AIM >> Reproduce the records from the start up to and including the line that contains "v(4.54, 48.54) *", substituting "skLine" for each "skLineSegment" and changing nothing else. Leave the pictures out.

RECORDS >>
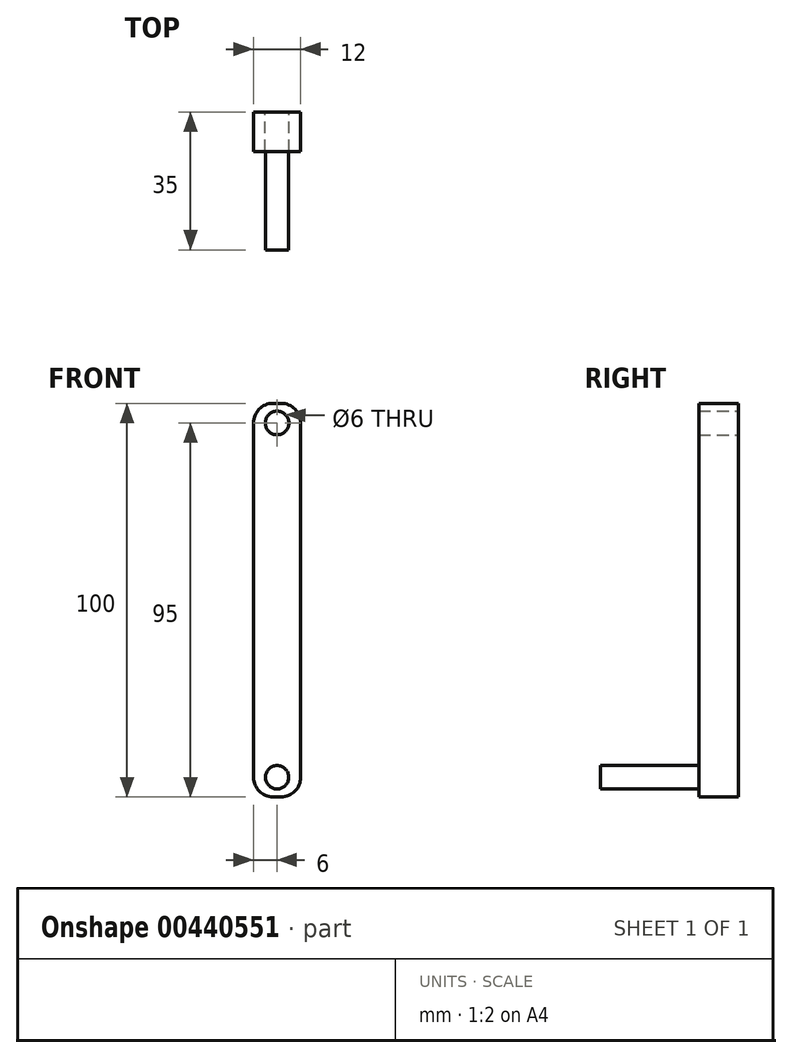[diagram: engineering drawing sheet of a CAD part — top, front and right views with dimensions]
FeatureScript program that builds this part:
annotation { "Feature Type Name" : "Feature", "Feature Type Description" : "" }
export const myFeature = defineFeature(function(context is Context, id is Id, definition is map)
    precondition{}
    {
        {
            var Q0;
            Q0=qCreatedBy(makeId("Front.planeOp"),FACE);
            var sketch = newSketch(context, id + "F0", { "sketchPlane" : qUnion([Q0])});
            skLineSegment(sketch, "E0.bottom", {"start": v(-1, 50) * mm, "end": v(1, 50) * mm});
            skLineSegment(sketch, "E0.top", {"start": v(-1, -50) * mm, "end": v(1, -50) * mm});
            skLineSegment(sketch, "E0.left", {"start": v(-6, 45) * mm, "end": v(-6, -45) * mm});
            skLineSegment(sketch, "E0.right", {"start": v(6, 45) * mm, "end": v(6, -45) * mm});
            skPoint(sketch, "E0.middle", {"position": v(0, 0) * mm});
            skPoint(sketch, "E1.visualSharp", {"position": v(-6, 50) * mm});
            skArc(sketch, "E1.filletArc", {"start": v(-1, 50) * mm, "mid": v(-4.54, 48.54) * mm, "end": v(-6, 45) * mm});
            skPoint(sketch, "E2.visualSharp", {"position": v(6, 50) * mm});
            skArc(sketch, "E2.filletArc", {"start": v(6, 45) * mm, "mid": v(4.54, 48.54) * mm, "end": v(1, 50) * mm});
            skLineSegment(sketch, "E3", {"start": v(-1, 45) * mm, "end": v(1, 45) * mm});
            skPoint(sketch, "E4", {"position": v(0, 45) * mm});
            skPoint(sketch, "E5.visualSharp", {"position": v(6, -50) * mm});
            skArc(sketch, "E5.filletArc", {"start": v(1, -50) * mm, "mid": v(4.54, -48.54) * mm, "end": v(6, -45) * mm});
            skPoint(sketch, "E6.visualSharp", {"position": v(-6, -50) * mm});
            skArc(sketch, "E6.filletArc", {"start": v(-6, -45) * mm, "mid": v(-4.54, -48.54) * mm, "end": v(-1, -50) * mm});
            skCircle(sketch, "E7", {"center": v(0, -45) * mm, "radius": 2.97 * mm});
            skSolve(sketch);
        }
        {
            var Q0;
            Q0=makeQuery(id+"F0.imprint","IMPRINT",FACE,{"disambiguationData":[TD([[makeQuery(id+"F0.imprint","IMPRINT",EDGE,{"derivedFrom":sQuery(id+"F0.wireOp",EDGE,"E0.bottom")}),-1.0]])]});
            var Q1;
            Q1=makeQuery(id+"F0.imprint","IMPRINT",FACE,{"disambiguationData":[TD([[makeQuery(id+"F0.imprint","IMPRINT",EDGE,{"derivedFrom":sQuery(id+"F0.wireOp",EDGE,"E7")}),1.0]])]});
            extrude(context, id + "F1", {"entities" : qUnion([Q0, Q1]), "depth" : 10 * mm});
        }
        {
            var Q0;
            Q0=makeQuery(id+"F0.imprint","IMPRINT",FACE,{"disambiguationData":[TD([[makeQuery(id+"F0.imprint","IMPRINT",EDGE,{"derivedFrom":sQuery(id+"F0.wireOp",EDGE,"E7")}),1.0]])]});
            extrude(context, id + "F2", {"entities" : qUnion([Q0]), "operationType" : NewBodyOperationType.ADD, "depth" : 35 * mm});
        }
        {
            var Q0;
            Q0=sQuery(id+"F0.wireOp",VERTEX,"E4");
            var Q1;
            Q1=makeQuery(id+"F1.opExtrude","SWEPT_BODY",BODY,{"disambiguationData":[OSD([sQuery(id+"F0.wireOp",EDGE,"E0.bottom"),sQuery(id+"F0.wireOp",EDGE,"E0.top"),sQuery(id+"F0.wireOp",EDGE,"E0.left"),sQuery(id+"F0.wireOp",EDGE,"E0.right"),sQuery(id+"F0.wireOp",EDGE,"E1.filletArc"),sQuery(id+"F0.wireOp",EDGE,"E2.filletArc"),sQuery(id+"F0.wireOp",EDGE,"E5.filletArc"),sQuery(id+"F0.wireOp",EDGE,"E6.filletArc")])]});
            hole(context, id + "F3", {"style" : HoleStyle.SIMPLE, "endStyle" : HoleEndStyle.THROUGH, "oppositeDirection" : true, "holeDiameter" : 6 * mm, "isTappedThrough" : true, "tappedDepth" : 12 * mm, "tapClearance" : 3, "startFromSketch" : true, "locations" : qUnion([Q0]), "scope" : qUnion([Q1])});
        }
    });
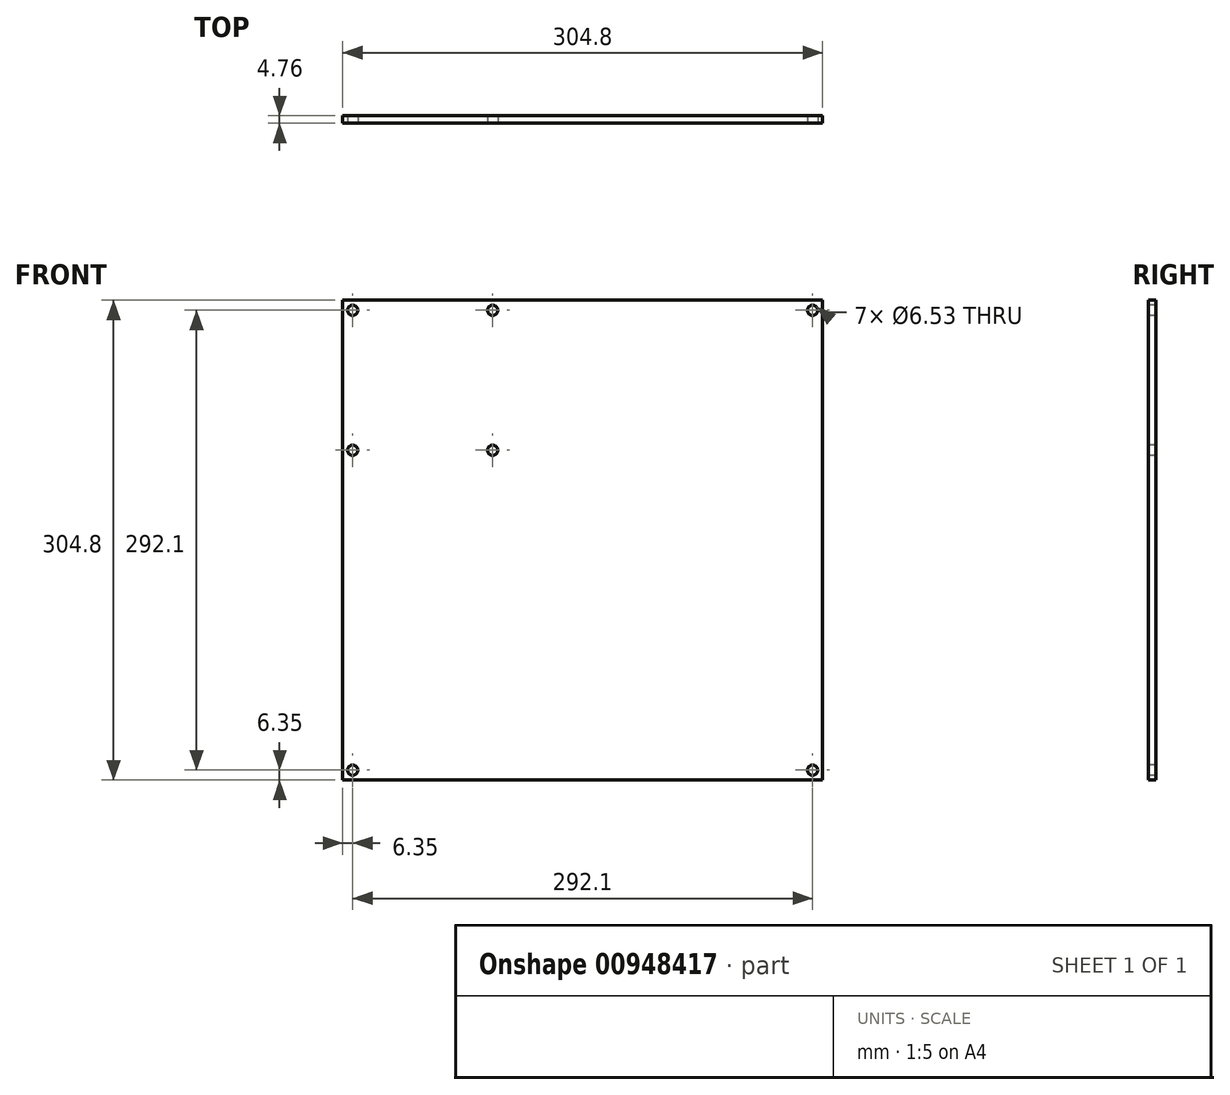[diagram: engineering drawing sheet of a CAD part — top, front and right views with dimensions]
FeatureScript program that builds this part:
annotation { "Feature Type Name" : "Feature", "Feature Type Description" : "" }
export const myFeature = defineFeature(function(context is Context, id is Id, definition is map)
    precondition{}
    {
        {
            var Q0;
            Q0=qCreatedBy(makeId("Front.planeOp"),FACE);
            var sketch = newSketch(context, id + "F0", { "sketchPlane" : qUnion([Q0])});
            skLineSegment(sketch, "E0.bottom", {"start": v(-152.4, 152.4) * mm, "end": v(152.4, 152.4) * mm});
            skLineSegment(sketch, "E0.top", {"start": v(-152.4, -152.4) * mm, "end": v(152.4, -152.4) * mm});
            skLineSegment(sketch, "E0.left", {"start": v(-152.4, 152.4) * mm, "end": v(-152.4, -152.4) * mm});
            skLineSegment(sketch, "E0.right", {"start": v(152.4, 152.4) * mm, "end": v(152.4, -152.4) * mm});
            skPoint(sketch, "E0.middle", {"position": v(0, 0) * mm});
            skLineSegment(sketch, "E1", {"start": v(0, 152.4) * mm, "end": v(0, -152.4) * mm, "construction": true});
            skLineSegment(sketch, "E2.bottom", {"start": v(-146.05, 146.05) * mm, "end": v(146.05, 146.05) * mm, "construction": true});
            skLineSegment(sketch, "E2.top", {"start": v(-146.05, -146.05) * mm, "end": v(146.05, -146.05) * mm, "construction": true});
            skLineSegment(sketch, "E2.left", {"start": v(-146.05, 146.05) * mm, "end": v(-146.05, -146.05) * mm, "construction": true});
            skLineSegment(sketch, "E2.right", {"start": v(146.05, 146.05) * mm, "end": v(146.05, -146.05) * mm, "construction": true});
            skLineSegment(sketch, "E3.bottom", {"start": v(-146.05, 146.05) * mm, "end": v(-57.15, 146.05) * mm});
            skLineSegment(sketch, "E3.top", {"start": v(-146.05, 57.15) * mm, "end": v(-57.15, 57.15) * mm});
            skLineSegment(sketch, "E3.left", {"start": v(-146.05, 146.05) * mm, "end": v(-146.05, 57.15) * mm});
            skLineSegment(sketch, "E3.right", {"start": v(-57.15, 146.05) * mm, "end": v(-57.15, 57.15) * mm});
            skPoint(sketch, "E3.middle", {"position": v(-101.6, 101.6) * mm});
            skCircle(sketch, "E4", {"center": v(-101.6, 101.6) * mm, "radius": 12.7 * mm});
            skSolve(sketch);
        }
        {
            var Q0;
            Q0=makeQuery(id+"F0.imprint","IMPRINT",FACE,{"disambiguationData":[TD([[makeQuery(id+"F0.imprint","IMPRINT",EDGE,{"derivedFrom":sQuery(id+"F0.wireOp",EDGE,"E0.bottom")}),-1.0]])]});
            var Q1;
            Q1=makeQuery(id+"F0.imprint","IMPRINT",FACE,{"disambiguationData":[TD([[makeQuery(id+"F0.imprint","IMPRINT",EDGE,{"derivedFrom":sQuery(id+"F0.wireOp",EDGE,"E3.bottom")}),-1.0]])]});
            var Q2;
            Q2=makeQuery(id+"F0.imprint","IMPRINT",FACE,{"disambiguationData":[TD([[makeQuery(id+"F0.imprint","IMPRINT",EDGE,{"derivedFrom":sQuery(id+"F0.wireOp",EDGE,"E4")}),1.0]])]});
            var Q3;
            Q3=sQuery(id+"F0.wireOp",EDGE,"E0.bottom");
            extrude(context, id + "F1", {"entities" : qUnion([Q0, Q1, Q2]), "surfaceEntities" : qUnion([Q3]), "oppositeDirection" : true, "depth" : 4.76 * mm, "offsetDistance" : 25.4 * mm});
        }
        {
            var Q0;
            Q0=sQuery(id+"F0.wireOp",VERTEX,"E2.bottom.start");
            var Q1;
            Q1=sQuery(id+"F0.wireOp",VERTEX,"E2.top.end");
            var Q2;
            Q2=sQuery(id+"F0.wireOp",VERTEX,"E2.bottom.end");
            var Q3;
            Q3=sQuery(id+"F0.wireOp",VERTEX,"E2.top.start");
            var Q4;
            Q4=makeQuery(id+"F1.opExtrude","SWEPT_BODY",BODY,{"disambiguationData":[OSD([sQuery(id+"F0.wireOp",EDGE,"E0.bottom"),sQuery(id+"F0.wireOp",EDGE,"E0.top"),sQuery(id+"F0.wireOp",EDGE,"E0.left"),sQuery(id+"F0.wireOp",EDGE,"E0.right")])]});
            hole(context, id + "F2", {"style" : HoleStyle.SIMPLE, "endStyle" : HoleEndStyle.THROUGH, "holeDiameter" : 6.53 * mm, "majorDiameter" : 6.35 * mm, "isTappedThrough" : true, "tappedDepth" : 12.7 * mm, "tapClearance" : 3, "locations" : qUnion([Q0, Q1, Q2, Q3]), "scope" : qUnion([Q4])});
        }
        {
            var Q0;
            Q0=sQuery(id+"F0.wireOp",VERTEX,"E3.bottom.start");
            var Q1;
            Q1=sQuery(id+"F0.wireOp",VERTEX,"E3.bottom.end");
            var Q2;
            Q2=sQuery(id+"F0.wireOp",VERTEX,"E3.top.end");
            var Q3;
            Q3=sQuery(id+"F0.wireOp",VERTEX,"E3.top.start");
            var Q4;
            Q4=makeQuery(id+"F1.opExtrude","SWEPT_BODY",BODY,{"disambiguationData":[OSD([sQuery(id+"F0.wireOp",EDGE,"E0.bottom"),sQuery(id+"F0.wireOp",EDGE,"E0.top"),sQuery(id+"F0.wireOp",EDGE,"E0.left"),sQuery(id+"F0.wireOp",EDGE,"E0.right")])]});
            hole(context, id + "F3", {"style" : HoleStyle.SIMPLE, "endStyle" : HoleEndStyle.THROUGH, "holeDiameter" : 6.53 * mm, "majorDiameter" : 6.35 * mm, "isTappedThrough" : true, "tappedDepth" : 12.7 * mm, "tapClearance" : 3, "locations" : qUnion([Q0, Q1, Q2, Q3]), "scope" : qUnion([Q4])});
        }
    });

RESULT >>
[diagram: engineering drawing sheet of a CAD part — top, front and right views with dimensions]
FeatureScript program that builds this part:
annotation { "Feature Type Name" : "Feature", "Feature Type Description" : "" }
export const myFeature = defineFeature(function(context is Context, id is Id, definition is map)
    precondition{}
    {
        {
            var Q0;
            Q0=qCreatedBy(makeId("Front.planeOp"),FACE);
            var sketch = newSketch(context, id + "F0", { "sketchPlane" : qUnion([Q0])});
            skLine(sketch, "E0.bottom", {"start": v(-1, 50) * mm, "end": v(1, 50) * mm});
            skLine(sketch, "E0.top", {"start": v(-1, -50) * mm, "end": v(1, -50) * mm});
            skLine(sketch, "E0.left", {"start": v(-6, 45) * mm, "end": v(-6, -45) * mm});
            skLine(sketch, "E0.right", {"start": v(6, 45) * mm, "end": v(6, -45) * mm});
            skPoint(sketch, "E0.middle", {"position": v(0, 0) * mm});
            skPoint(sketch, "E1.visualSharp", {"position": v(-6, 50) * mm});
            skArc(sketch, "E1.filletArc", {"start": v(-1, 50) * mm, "mid": v(-4.54, 48.54) * mm, "end": v(-6, 45) * mm});
            skPoint(sketch, "E2.visualSharp", {"position": v(6, 50) * mm});
            skArc(sketch, "E2.filletArc", {"start": v(6, 45) * mm, "mid": v(4.54, 48.54) * mm, "end": v(1, 50) * mm});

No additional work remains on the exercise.